Implantate: Zahnpflege doppelt wichtig

Zahnmedizinische Implantate und der darauf befestigte Zahnersatz benötigen eine besonders sorgfältige Pflege. Ansonsten droht eine Periimplantitis, eine Entzündung rund um die künstliche Zahnwurzel. Im schlimmsten Fall muss der Zahnarzt das Implantat entfernen.

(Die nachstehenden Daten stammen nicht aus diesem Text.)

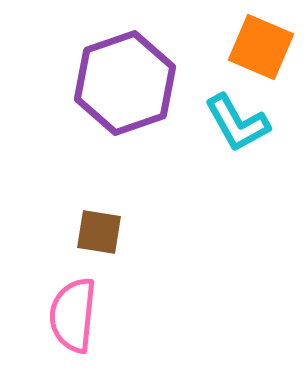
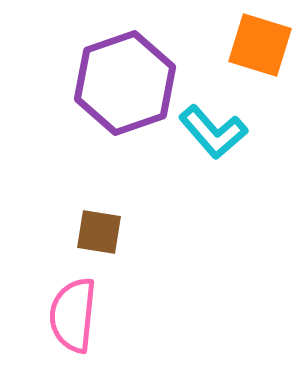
orange square: moved 1 px left, 2 px up; rotated 6 degrees counterclockwise
cyan L-shape: moved 24 px left, 9 px down; rotated 12 degrees counterclockwise
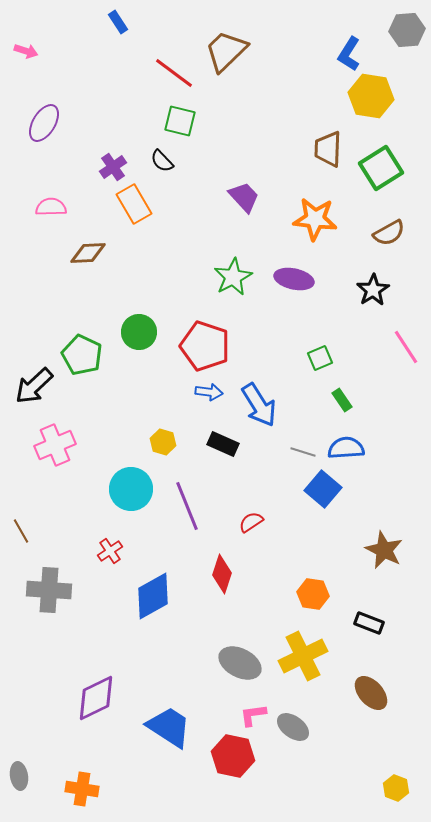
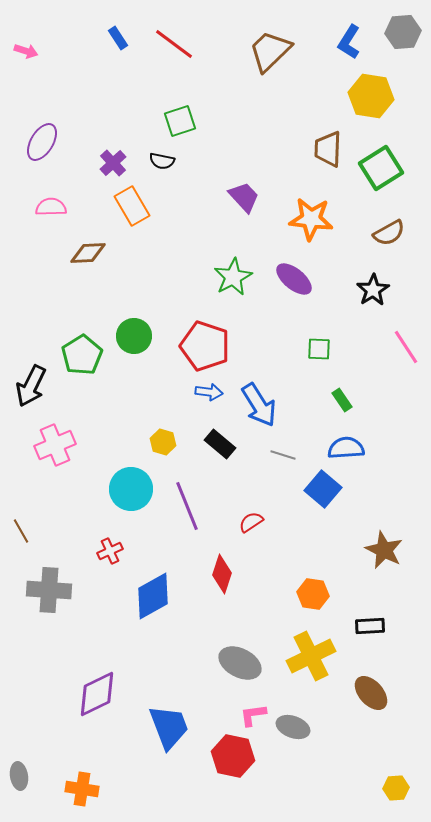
blue rectangle at (118, 22): moved 16 px down
gray hexagon at (407, 30): moved 4 px left, 2 px down
brown trapezoid at (226, 51): moved 44 px right
blue L-shape at (349, 54): moved 12 px up
red line at (174, 73): moved 29 px up
green square at (180, 121): rotated 32 degrees counterclockwise
purple ellipse at (44, 123): moved 2 px left, 19 px down
black semicircle at (162, 161): rotated 35 degrees counterclockwise
purple cross at (113, 167): moved 4 px up; rotated 8 degrees counterclockwise
orange rectangle at (134, 204): moved 2 px left, 2 px down
orange star at (315, 219): moved 4 px left
purple ellipse at (294, 279): rotated 27 degrees clockwise
green circle at (139, 332): moved 5 px left, 4 px down
green pentagon at (82, 355): rotated 15 degrees clockwise
green square at (320, 358): moved 1 px left, 9 px up; rotated 25 degrees clockwise
black arrow at (34, 386): moved 3 px left; rotated 21 degrees counterclockwise
black rectangle at (223, 444): moved 3 px left; rotated 16 degrees clockwise
gray line at (303, 452): moved 20 px left, 3 px down
red cross at (110, 551): rotated 10 degrees clockwise
black rectangle at (369, 623): moved 1 px right, 3 px down; rotated 24 degrees counterclockwise
yellow cross at (303, 656): moved 8 px right
purple diamond at (96, 698): moved 1 px right, 4 px up
blue trapezoid at (169, 727): rotated 36 degrees clockwise
gray ellipse at (293, 727): rotated 16 degrees counterclockwise
yellow hexagon at (396, 788): rotated 25 degrees counterclockwise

Die sogenannte Periimplantitis ist mit einer Parodontitis an natürlichen Zähnen vergleichbar. Entzündliche Erkrankungen können nämlich nicht nur an natürlichen Zähnen, sondern auch an Implantaten auftreten. Dies sollte immer und möglichst früh behandelt werden. Ohne Behandlung besteht die Gefahr des Implantatverlusts. Rauchen erhöht das Risiko, ein Implantat zu verlieren.

„Bei nicht ausreichender Pflege des implantatgetragenen Zahnersatzes können sich Bakterien am Implantatpfosten anheften, an ihm entlang nach unten wandern und eine Entzündung des Zahnfleischs verursachen“, verdeutlicht Prof. Dr. Hans-Christoph Lauer, Direktor der Poliklinik für Zahnärztliche Prothetik der Universität Frankfurt am Main. „Schreitet die Entzündung fort, kann sie auf den Knochen übergehen. Eine Periimplantitis entsteht. Sie ist oftmals schlimmer und verbreitet sich schneller als eine Parodontitis an natürlichen Zähnen.“ Das liegt am Aufbau des Implantats. So ist das aus dem Zahnfleisch herausragende Verbindungsstück glatt und bei der täglichen Mundhygiene leicht zu reinigen. Der im Knochen verankerte Teil besitzt jedoch Gewindegänge und eine raue Oberfläche. Sind Bakterien bis hierher vorgedrungen, ist es viel schwieriger, sie zu entfernen als an einem natürlichen Zahn.